[Extracted page text data]

┄┄┄┄┄┄┄┄┄┄

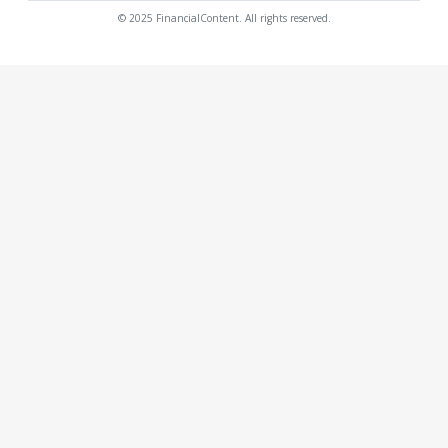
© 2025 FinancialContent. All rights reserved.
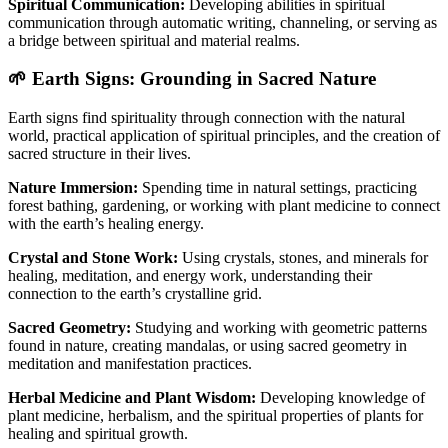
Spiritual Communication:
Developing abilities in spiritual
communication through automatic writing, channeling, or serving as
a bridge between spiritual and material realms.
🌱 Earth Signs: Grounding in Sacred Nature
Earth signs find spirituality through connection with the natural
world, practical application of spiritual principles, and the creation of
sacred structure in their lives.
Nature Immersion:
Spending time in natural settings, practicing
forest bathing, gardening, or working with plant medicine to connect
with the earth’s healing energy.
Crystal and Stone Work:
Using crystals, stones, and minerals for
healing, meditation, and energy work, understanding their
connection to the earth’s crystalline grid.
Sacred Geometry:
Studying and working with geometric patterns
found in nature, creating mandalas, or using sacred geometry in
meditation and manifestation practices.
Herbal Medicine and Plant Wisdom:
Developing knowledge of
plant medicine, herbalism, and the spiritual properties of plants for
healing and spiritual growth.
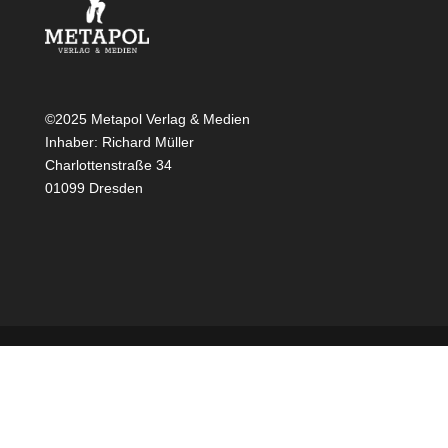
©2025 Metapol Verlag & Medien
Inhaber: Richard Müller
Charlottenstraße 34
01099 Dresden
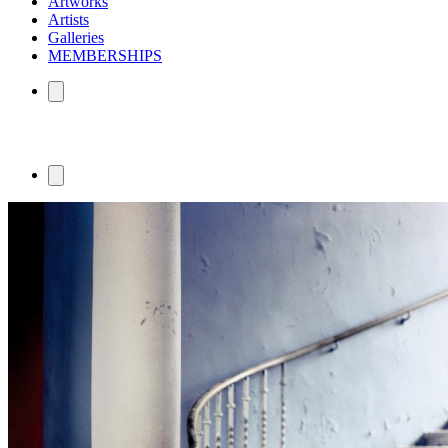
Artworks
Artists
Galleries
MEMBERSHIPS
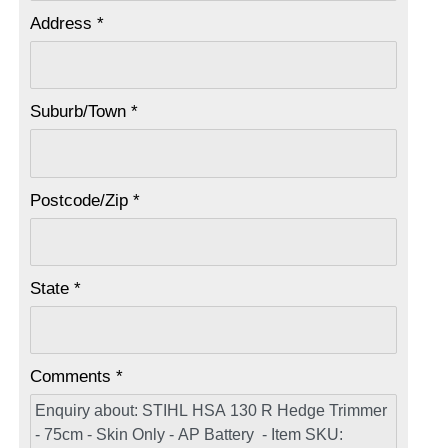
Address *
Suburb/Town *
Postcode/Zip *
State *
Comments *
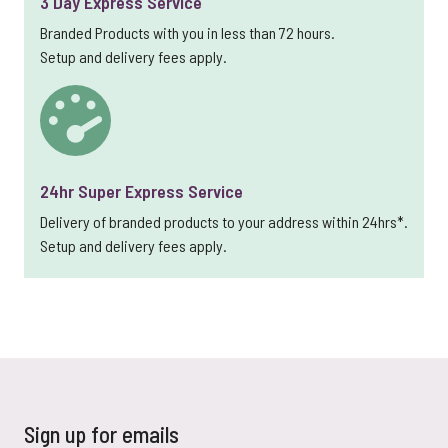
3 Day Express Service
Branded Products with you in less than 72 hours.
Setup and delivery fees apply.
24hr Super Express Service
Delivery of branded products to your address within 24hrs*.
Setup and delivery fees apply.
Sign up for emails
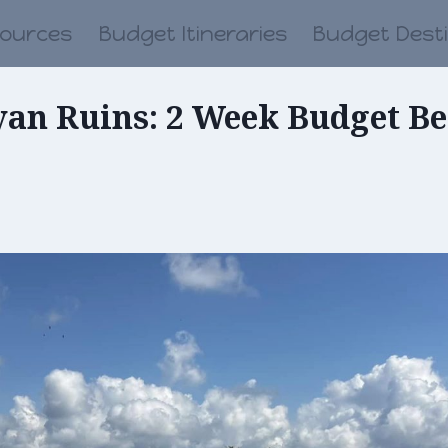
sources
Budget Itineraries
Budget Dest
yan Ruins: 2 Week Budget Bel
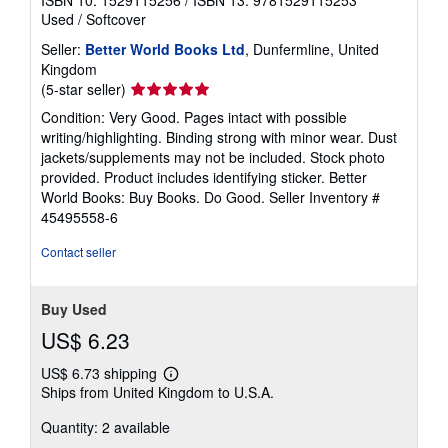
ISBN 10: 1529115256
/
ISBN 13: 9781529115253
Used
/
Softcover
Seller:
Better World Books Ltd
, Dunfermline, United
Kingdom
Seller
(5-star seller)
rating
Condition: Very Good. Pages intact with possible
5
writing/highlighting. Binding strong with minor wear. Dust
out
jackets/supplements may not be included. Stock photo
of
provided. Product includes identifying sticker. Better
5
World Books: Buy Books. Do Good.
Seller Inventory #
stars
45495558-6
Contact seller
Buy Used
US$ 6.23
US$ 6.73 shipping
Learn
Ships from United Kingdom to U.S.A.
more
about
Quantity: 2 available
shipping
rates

┄┄┄┄┄┄┄┄┄┄

INSTRUCTIONS FOR THE TASK
Locate the word "writing" in the records above, and return each line that has it.

SOLUTION FOR THIS PROBLEM
communication through automatic writing, channeling, or serving as
writing/highlighting. Binding strong with minor wear. Dust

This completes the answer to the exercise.